Von Startplätzen aus der ersten Reihe schafften die beiden Yamaha-Fahrer Maverick Vinales und Fabio Quartararo im MotorLand Aragon nicht den Sprung auf das Podest. Von der 8. bis zur 20. Runde hielt Vinales den zweiten Platz. Dann musste der Spanier in der Schlussphase noch das Ducati-Duo Andrea Dovizioso und Jack Miller ziehen lassen. Vinales kam als Vierter ins Ziel. Quartararo verlor schon früher den Anschluss und wurde Fünfter.

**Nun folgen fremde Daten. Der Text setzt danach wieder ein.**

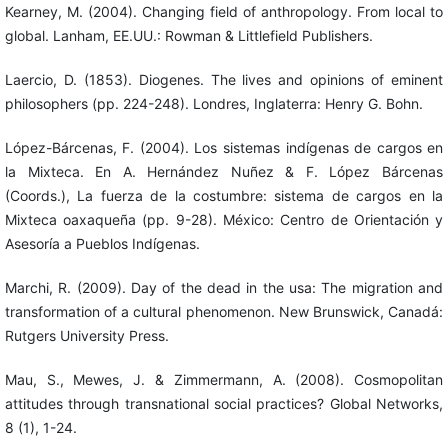
Kearney, M. (2004). Changing field of anthropology. From local to
global. Lanham, EE.UU.: Rowman & Littlefield Publishers.
Laercio, D. (1853). Diogenes. The lives and opinions of eminent
philosophers (pp. 224-248). Londres, Inglaterra: Henry G. Bohn.
López-Bárcenas, F. (2004). Los sistemas indígenas de cargos en
la Mixteca. En A. Hernández Nuñez & F. López Bárcenas
(Coords.), La fuerza de la costumbre: sistema de cargos en la
Mixteca oaxaqueña (pp. 9-28). México: Centro de Orientación y
Asesoría a Pueblos Indígenas.
Marchi, R. (2009). Day of the dead in the usa: The migration and
transformation of a cultural phenomenon. New Brunswick, Canadá:
Rutgers University Press.
Mau, S., Mewes, J. & Zimmermann, A. (2008). Cosmopolitan
attitudes through transnational social practices? Global Networks,
8 (1), 1-24.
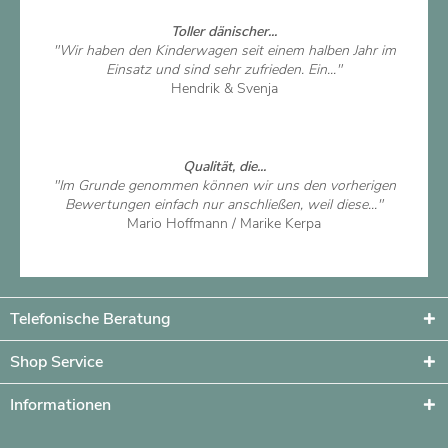
Toller dänischer...
"Wir haben den Kinderwagen seit einem halben Jahr im
Einsatz und sind sehr zufrieden. Ein..."
Hendrik & Svenja
Artikel ansehen
Qualität, die...
"Im Grunde genommen können wir uns den vorherigen
Bewertungen einfach nur anschließen, weil diese..."
Mario Hoffmann / Marike Kerpa
Artikel ansehen
Telefonische Beratung
Shop Service
Informationen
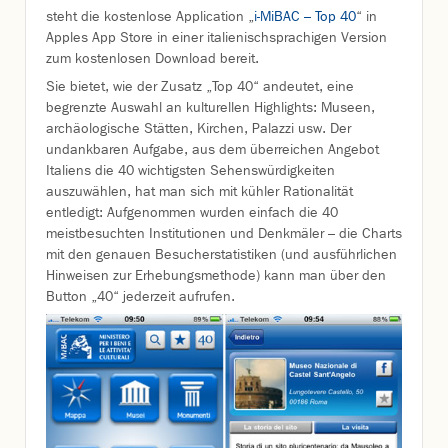
steht die kostenlose Application „
i-MiBAC – Top 40
“ in
Apples App Store in einer italienischsprachigen Version
zum kostenlosen Download bereit.
Sie bietet, wie der Zusatz „Top 40“ andeutet, eine
begrenzte Auswahl an kulturellen Highlights: Museen,
archäologische Stätten, Kirchen, Palazzi usw. Der
undankbaren Aufgabe, aus dem überreichen Angebot
Italiens die 40 wichtigsten Sehenswürdigkeiten
auszuwählen, hat man sich mit kühler Rationalität
entledigt: Aufgenommen wurden einfach die 40
meistbesuchten Institutionen und Denkmäler – die Charts
mit den genauen Besucherstatistiken (und ausführlichen
Hinweisen zur Erhebungsmethode) kann man über den
Button „40“ jederzeit aufrufen.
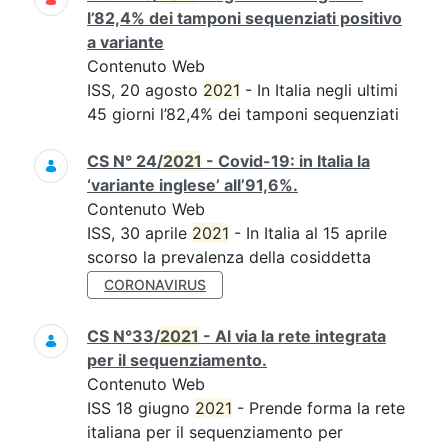
l’82,4% dei tamponi sequenziati positivo
a variante
Contenuto Web
ISS, 20 agosto
2021
- In Italia negli ultimi
45 giorni l’82,4% dei tamponi sequenziati
CS N° 24/
2021
- Covid-19: in Italia la
‘variante inglese’ all’91,6%.
Contenuto Web
ISS, 30 aprile
2021
- In Italia al 15 aprile
scorso la prevalenza della cosiddetta
CORONAVIRUS
CS N°33/
2021
- Al via la rete integrata
per il sequenziamento.
Contenuto Web
ISS 18 giugno
2021
- Prende forma la rete
italiana per il sequenziamento per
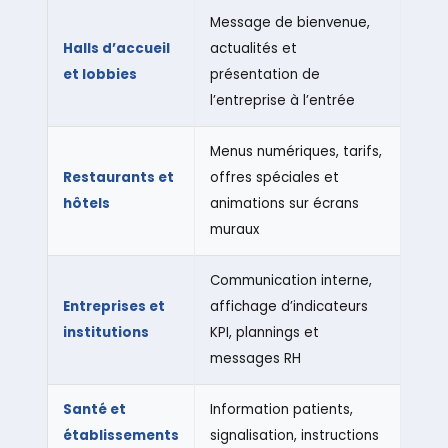
Message de bienvenue,
Halls d’accueil
actualités et
et lobbies
présentation de
l’entreprise à l’entrée
Menus numériques, tarifs,
Restaurants et
offres spéciales et
hôtels
animations sur écrans
muraux
Communication interne,
Entreprises et
affichage d’indicateurs
institutions
KPI, plannings et
messages RH
Santé et
Information patients,
établissements
signalisation, instructions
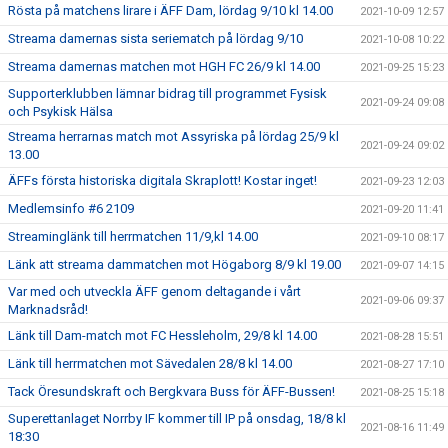
Rösta på matchens lirare i ÄFF Dam, lördag 9/10 kl 14.00
2021-10-09 12:57
Streama damernas sista seriematch på lördag 9/10
2021-10-08 10:22
Streama damernas matchen mot HGH FC 26/9 kl 14.00
2021-09-25 15:23
Supporterklubben lämnar bidrag till programmet Fysisk
2021-09-24 09:08
och Psykisk Hälsa
Streama herrarnas match mot Assyriska på lördag 25/9 kl
2021-09-24 09:02
13.00
ÄFFs första historiska digitala Skraplott! Kostar inget!
2021-09-23 12:03
Medlemsinfo #6 2109
2021-09-20 11:41
Streaminglänk till herrmatchen 11/9,kl 14.00
2021-09-10 08:17
Länk att streama dammatchen mot Högaborg 8/9 kl 19.00
2021-09-07 14:15
Var med och utveckla ÄFF genom deltagande i vårt
2021-09-06 09:37
Marknadsråd!
Länk till Dam-match mot FC Hessleholm, 29/8 kl 14.00
2021-08-28 15:51
Länk till herrmatchen mot Sävedalen 28/8 kl 14.00
2021-08-27 17:10
Tack Öresundskraft och Bergkvara Buss för ÄFF-Bussen!
2021-08-25 15:18
Superettanlaget Norrby IF kommer till IP på onsdag, 18/8 kl
2021-08-16 11:49
18:30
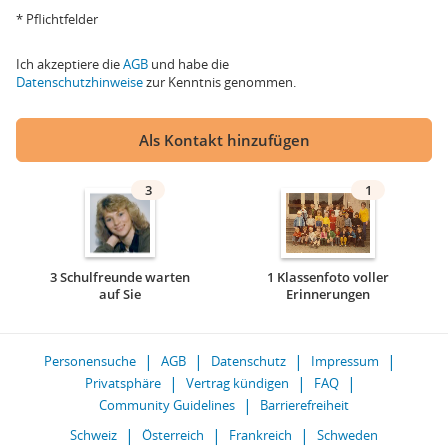
* Pflichtfelder
Ich akzeptiere die
AGB
und habe die
Datenschutzhinweise
zur Kenntnis genommen.
Als Kontakt hinzufügen
3
1
3 Schulfreunde warten
1 Klassenfoto voller
auf Sie
Erinnerungen
Personensuche
AGB
Datenschutz
Impressum
Privatsphäre
Vertrag kündigen
FAQ
Community Guidelines
Barrierefreiheit
Schweiz
Österreich
Frankreich
Schweden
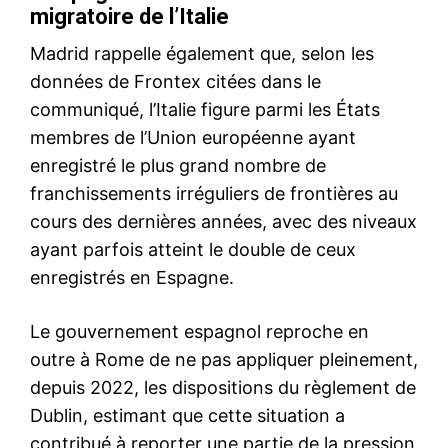
À propos
Nous contacter
Formules d’abonnement
Mon compte
Related
Un passager américain
Crash d’Air India: Les 260
asymptomatique testé positif
victimes identifiées, un
au hantavirus après
rapport préliminaire attendu
l’évacuation du navire MV
demain
Hondius à Tenerife
10 July 2025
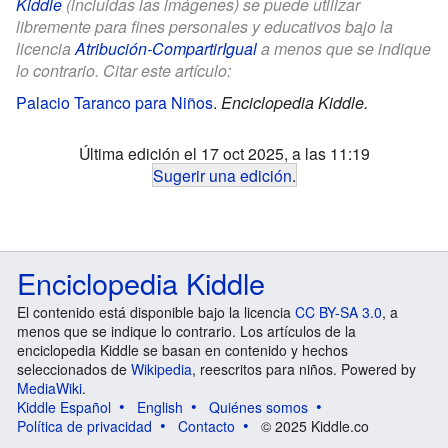
Kiddle
(incluidas las imágenes) se puede utilizar
libremente para fines personales y educativos bajo la
licencia
Atribución-CompartirIgual
a menos que se indique
lo contrario. Citar este artículo:
Palacio Taranco para Niños
.
Enciclopedia Kiddle.
Última edición el 17 oct 2025, a las 11:19
Sugerir una edición
.
Enciclopedia Kiddle
El contenido está disponible bajo la licencia
CC BY-SA 3.0
, a
menos que se indique lo contrario. Los artículos de la
enciclopedia Kiddle se basan en contenido y hechos
seleccionados de
Wikipedia
, reescritos para niños. Powered by
MediaWiki
.
Kiddle Español
English
Quiénes somos
Política de privacidad
Contacto
© 2025 Kiddle.co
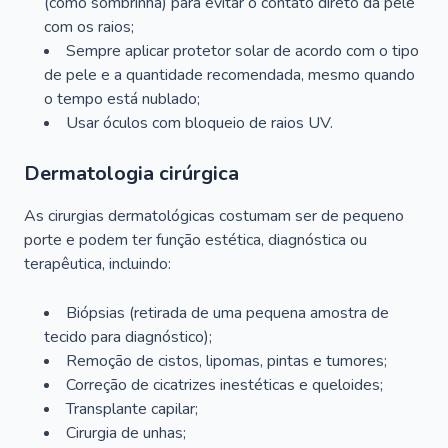
(como sombrinha) para evitar o contato direto da pele
com os raios;
Sempre aplicar protetor solar de acordo com o tipo
de pele e a quantidade recomendada, mesmo quando
o tempo está nublado;
Usar óculos com bloqueio de raios UV.
Dermatologia cirúrgica
As cirurgias dermatológicas costumam ser de pequeno
porte e podem ter função estética, diagnóstica ou
terapêutica, incluindo:
Biópsias (retirada de uma pequena amostra de
tecido para diagnóstico);
Remoção de cistos, lipomas, pintas e tumores;
Correção de cicatrizes inestéticas e queloides;
Transplante capilar;
Cirurgia de unhas;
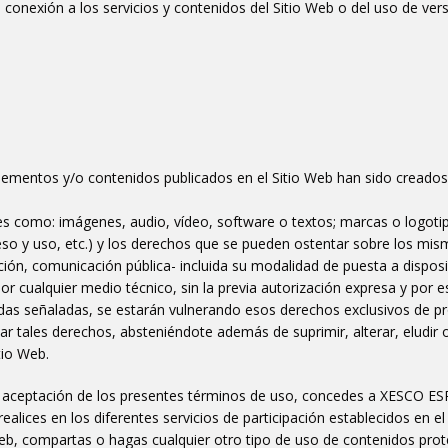
a la conexión a los servicios y contenidos del Sitio Web o del uso de 
elementos y/o contenidos publicados en el Sitio Web han sido creado
es como: imágenes, audio, vídeo, software o textos; marcas o logotip
so y uso, etc.) y los derechos que se pueden ostentar sobre los mis
ión, comunicación pública- incluida su modalidad de puesta a disposic
por cualquier medio técnico, sin la previa autorización expresa y por
idas señaladas, se estarán vulnerando esos derechos exclusivos de pr
tales derechos, absteniéndote además de suprimir, alterar, eludir o
tio Web.
 aceptación de los presentes términos de uso, concedes a XESCO ESP
ealices en los diferentes servicios de participación establecidos en el
b, compartas o hagas cualquier otro tipo de uso de contenidos prote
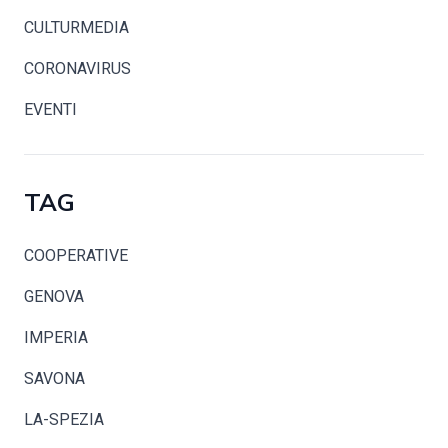
CULTURMEDIA
CORONAVIRUS
EVENTI
TAG
COOPERATIVE
GENOVA
IMPERIA
SAVONA
LA-SPEZIA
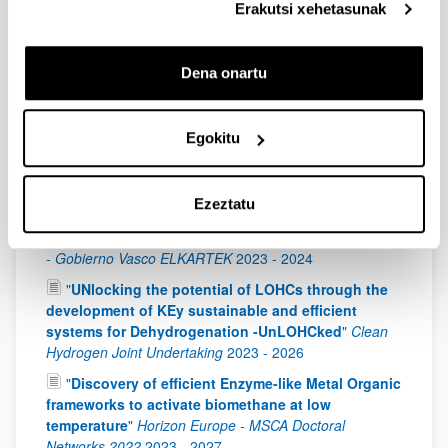
Erakutsi xehetasunak
ELKARTEK
2023
-
2024
"
Biorresiduos como materia prima para la
fabricación de ánodos para baterías de ión sodio
"
Dena onartu
Gobierno Vasco (00002-BIO2023-48)
2023
-
2024
"
FEMSTEM- Accelerating women participation in
Egokitu
STEM fields to respond to the needs of industry
4.0
"
Unión Europea (2023-1-ES01-KA220-HED-
000155347)
2023
-
2025
Ezeztatu
"
Tecnologías claves para el almacenamiento y
transporte de hidrógeno - ONTZHi
"
Eusko Jaurlaritza
- Gobierno Vasco ELKARTEK
2023
-
2024
"
UNlocking the potential of LOHCs through the
development of KEy sustainable and efficient
systems for Dehydrogenation -UnLOHCked
"
Clean
Hydrogen Joint Undertaking
2023
-
2026
"
Discovery of efficient Enzyme-like Metal Organic
frameworks to activate biomethane at low
temperature
"
Horizon Europe - MSCA Doctoral
Networks 2022
2023
-
2027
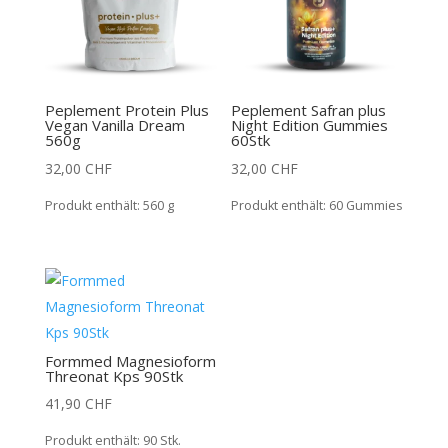
Peplement Protein Plus
Peplement Safran plus
Vegan Vanilla Dream
Night Edition Gummies
560g
60Stk
32,00
CHF
32,00
CHF
Produkt enthält: 560
g
Produkt enthält: 60
Gummies
Formmed Magnesioform
Threonat Kps 90Stk
41,90
CHF
Produkt enthält: 90
Stk.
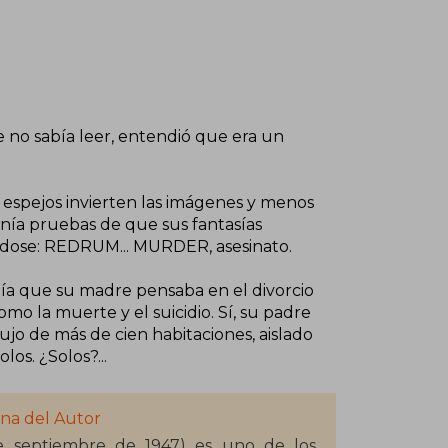
e no sabía leer, entendió que era un
 espejos invierten las imágenes y menos
enía pruebas de que sus fantasías
ndose: REDRUM... MURDER, asesinato.
bía que su madre pensaba en el divorcio
o la muerte y el suicidio. Sí, su padre
ujo de más de cien habitaciones, aislado
los. ¿Solos?...
ina del Autor
e septiembre de 1947) es uno de los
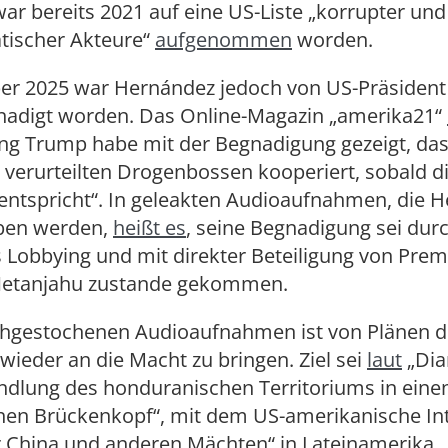
r bereits 2021 auf eine US-Liste „korrupter und
ischer Akteure“
aufgenommen
worden.
r 2025 war Hernández jedoch von US-Präsident
adigt worden. Das Online-Magazin „amerika21“
ung Trump habe mit der Begnadigung gezeigt, das
 verurteilten Drogenbossen kooperiert, sobald di
 entspricht“. In geleakten Audioaufnahmen, die 
ben werden,
heißt es
, seine Begnadigung sei dur
s Lobbying und mit direkter Beteiligung von Prem
Netanjahu zustande gekommen.
chgestochenen Audioaufnahmen ist von Plänen d
ieder an die Macht zu bringen. Ziel sei
laut
„Dia
dlung des honduranischen Territoriums in eine
chen Brückenkopf“, mit dem US-amerikanische In
 China und anderen Mächten“ in Lateinamerika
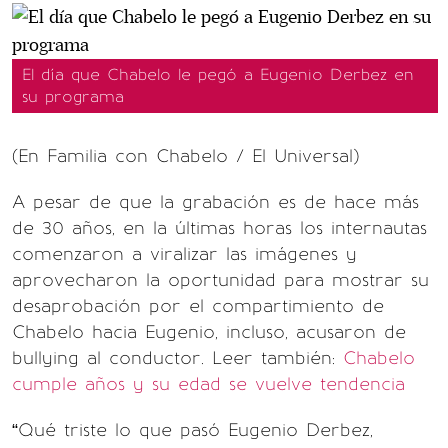
El día que Chabelo le pegó a Eugenio Derbez en
su programa
(En Familia con Chabelo / El Universal)
A pesar de que la grabación es de hace más
de 30 años, en la últimas horas los internautas
comenzaron a viralizar las imágenes y
aprovecharon la oportunidad para mostrar su
desaprobación por el compartimiento de
Chabelo hacia Eugenio, incluso, acusaron de
bullying al conductor. Leer también:
Chabelo
cumple años y su edad se vuelve tendencia
“Qué triste lo que pasó Eugenio Derbez,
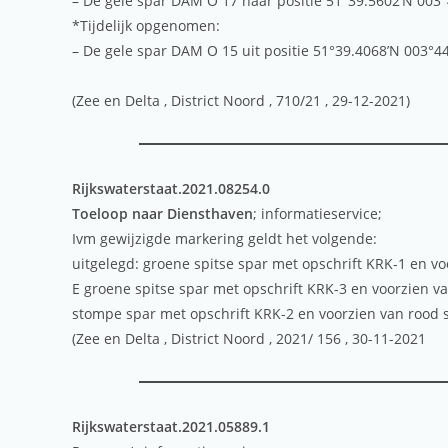
– De gele spar DAM O 17 naar positie 51°39.5602’N 003°
*Tijdelijk opgenomen:
– De gele spar DAM O 15 uit positie 51°39.4068’N 003°4
(Zee en Delta , District Noord , 710/21 , 29-12-2021)
Rijkswaterstaat.2021.08254.0
Toeloop naar Diensthaven
; informatieservice;
Ivm gewijzigde markering geldt het volgende:
uitgelegd: groene spitse spar met opschrift KRK-1 en voo
E groene spitse spar met opschrift KRK-3 en voorzien van
stompe spar met opschrift KRK-2 en voorzien van rood st
(Zee en Delta , District Noord , 2021/ 156 , 30-11-2021
Rijkswaterstaat.2021.05889.1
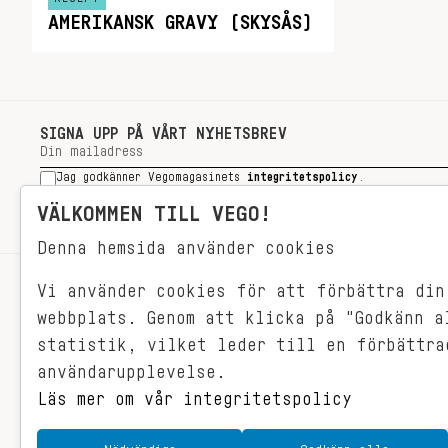
AMERIKANSK GRAVY (SKYSÅS)
SIGNA UPP PÅ VÅRT NYHETSBREV
Jag godkänner Vegomagasinets
integritetspolicy
.
SIGNA UPP
VÄLKOMMEN TILL VEGO!
Denna hemsida använder cookies
Vi använder cookies för att förbättra din
RECEPT
webbplats. Genom att klicka på "Godkänn a
VEGONYTT
statistik, vilket leder till en förbättra
Målet med VEGO är att göra det så
VECKOMENYER
användarupplevelse.
himla enkelt för just dig att äta
vego. För vegomat är inte krångligt,
Läs mer om vår integritetspolicy
det är gjort i ett kick och smakar
fantastiskt.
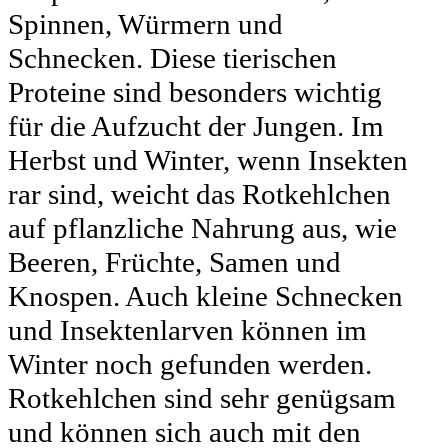
Spinnen, Würmern und
Schnecken. Diese tierischen
Proteine sind besonders wichtig
für die Aufzucht der Jungen. Im
Herbst und Winter, wenn Insekten
rar sind, weicht das Rotkehlchen
auf pflanzliche Nahrung aus, wie
Beeren, Früchte, Samen und
Knospen. Auch kleine Schnecken
und Insektenlarven können im
Winter noch gefunden werden.
Rotkehlchen sind sehr genügsam
und können sich auch mit den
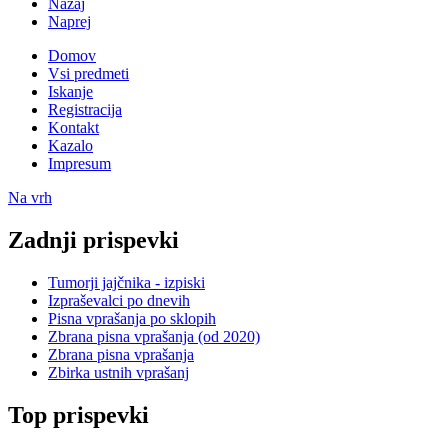
Nazaj
Naprej
Domov
Vsi predmeti
Iskanje
Registracija
Kontakt
Kazalo
Impresum
Na vrh
Zadnji prispevki
Tumorji jajčnika - izpiski
Izpraševalci po dnevih
Pisna vprašanja po sklopih
Zbrana pisna vprašanja (od 2020)
Zbrana pisna vprašanja
Zbirka ustnih vprašanj
Top prispevki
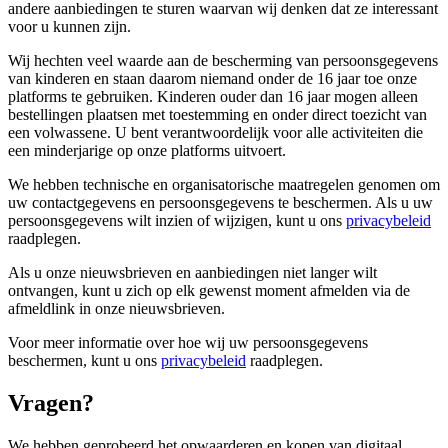
andere aanbiedingen te sturen waarvan wij denken dat ze interessant
voor u kunnen zijn.
Wij hechten veel waarde aan de bescherming van persoonsgegevens
van kinderen en staan ​​daarom niemand onder de 16 jaar toe onze
platforms te gebruiken. Kinderen ouder dan 16 jaar mogen alleen
bestellingen plaatsen met toestemming en onder direct toezicht van
een volwassene. U bent verantwoordelijk voor alle activiteiten die
een minderjarige op onze platforms uitvoert.
We hebben technische en organisatorische maatregelen genomen om
uw contactgegevens en persoonsgegevens te beschermen. Als u uw
persoonsgegevens wilt inzien of wijzigen, kunt u ons
privacybeleid
raadplegen.
Als u onze nieuwsbrieven en aanbiedingen niet langer wilt
ontvangen, kunt u zich op elk gewenst moment afmelden via de
afmeldlink in onze nieuwsbrieven.
Voor meer informatie over hoe wij uw persoonsgegevens
beschermen, kunt u ons
privacybeleid
raadplegen.
Vragen?
We hebben geprobeerd het opwaarderen en kopen van digitaal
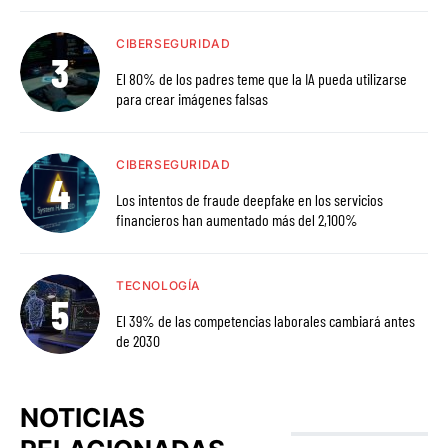
CIBERSEGURIDAD
El 80% de los padres teme que la IA pueda utilizarse
para crear imágenes falsas
CIBERSEGURIDAD
Los intentos de fraude deepfake en los servicios
financieros han aumentado más del 2,100%
TECNOLOGÍA
El 39% de las competencias laborales cambiará antes
de 2030
NOTICIAS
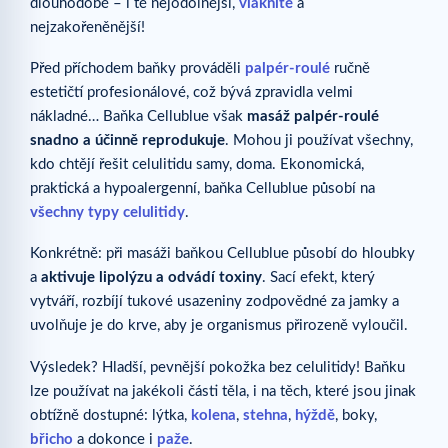
dlouhodobě – i té nejodolnější,
vláknité
a
nejzakořeněnější!
Před příchodem baňky prováděli
palpér-roulé
ručně
estetičtí profesionálové, což bývá zpravidla velmi
nákladné… Baňka Cellublue však
masáž palpér-roulé
snadno a účinně reprodukuje
. Mohou ji používat všechny,
kdo chtějí řešit celulitidu samy, doma. Ekonomická,
praktická a hypoalergenní, baňka Cellublue působí na
všechny typy celulitidy
.
Konkrétně: při masáži baňkou Cellublue působí do hloubky
a
aktivuje lipolýzu a odvádí toxiny
. Sací efekt, který
vytváří, rozbíjí tukové usazeniny zodpovědné za jamky a
uvolňuje je do krve, aby je organismus přirozeně vyloučil.
Výsledek? Hladší, pevnější pokožka bez celulitidy! Baňku
lze používat na jakékoli části těla, i na těch, které jsou jinak
obtížně dostupné: lýtka,
kolena
,
stehna
,
hýždě
, boky,
břicho
a dokonce i
paže
.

„Ich habe wie immer mein Bestes gegeben. Wir sind ein gutes Rennen gefahren“, findet Vinales und erkennt Fortschritte: „Im Vorjahr war es hier ein Desaster und jetzt hat nicht viel auf Platz zwei gefehlt. Wir müssen weiterarbeiten.“ Im Gegensatz zu Honda und Ducati, die mit dem weichen Hinterreifen fuhren, setzten Vinales, Quartararo und Valentino Rossi, der Achter wurde, auf den harten Hinterreifen.

Das Rennen der MotoGP: Gran Premio de Aragón

Vinales: Harter Reifen keine gute Option

War die Reifenwahl der entscheidende Fehler? „Für uns war der harte Reifen eine gute Option. Bis Runde 20 habe ich meine Karten ausgespielt, aber dann ging es nur noch ums Überleben“, sagt Vinales zum Reifen-Thema. „Das Problem war, dass im vierten Training der weiche Reifen extrem abgebaut hat. Wir wussten den Grund dafür nicht.“

Deshalb entschied man sich für den harten Hinterreifen. Der ursprüngliche Plan von Vinales war, im Warm-up mit dem weichen Hinterreifen zehn Runden zu fahren. Da es im Aufwärmtraining feucht war, kam es nicht dazu. Ohne Vergleichswerte blieb man beim harten Hinterreifen. Der Plan ging auch bis drei Runden vor Rennende auf. Ganz ähnlich lief der Entscheidungsprozess in der Box des Yamaha-Kundenteams Petronas ab.

Quartararo: Pace nicht so gut wie zuletzt

„Ich hatte eine gute Pace, aber sie war nicht sehr, sehr gut“, sagt Quartararo zu seiner Performance. „Es scheint, dass der weiche Reifen sehr gut funktioniert hat. Honda und Ducati sind damit gefahren und es scheint die beste Option gewesen zu sein. Es war meine Entscheidung, weil ich mich mit dem weichen Reifen nicht gut gefühlt habe. Vielleicht habe ich einen Fehler gemacht und wir hätten etwas mehr mit dem weichen Reifen arbeiten müssen.“

Bei Quartararo brach im Rennen die Pace schon früher ein als bei Vinales. Der Franzose schildert: „Ich hatte Probleme mit dem Grip. Es war nicht einfach. Auf der rechten Seite war es besser. Beim weichen Reifen ist die linke Flanke genau wie beim harten Reifen auf der rechten Seite. Mein Gefühl war gut, aber nicht so gut wie in den vergangenen Rennen. Wir kennen aber unsere Probleme. Das ist positiv, denn selbst wenn ich nicht in Bestform bin, bin ich immer noch in den Top 5.“

Insgesamt ist der MotoGP-Rookie mit seiner Leistung zufrieden, denn einmal mehr war er im Spitzenfeld dabei. „Ich fühle mich aber gut, denn ich habe es in die Top 5 geschafft. Abgesehen vom Podium ist das unser Ziel. Damit bin ich zufrieden.“ In der WM-Gesamtwertung ist Quartararo weiterhin auf dem siebten Platz. Miller ist ihm nach Platz drei bis auf sechs Punkte nahegekommen. Die Wertung Rookie des Jahres führt Quartararo natürlich weiterhin an. Vinales ist WM-Fünfter.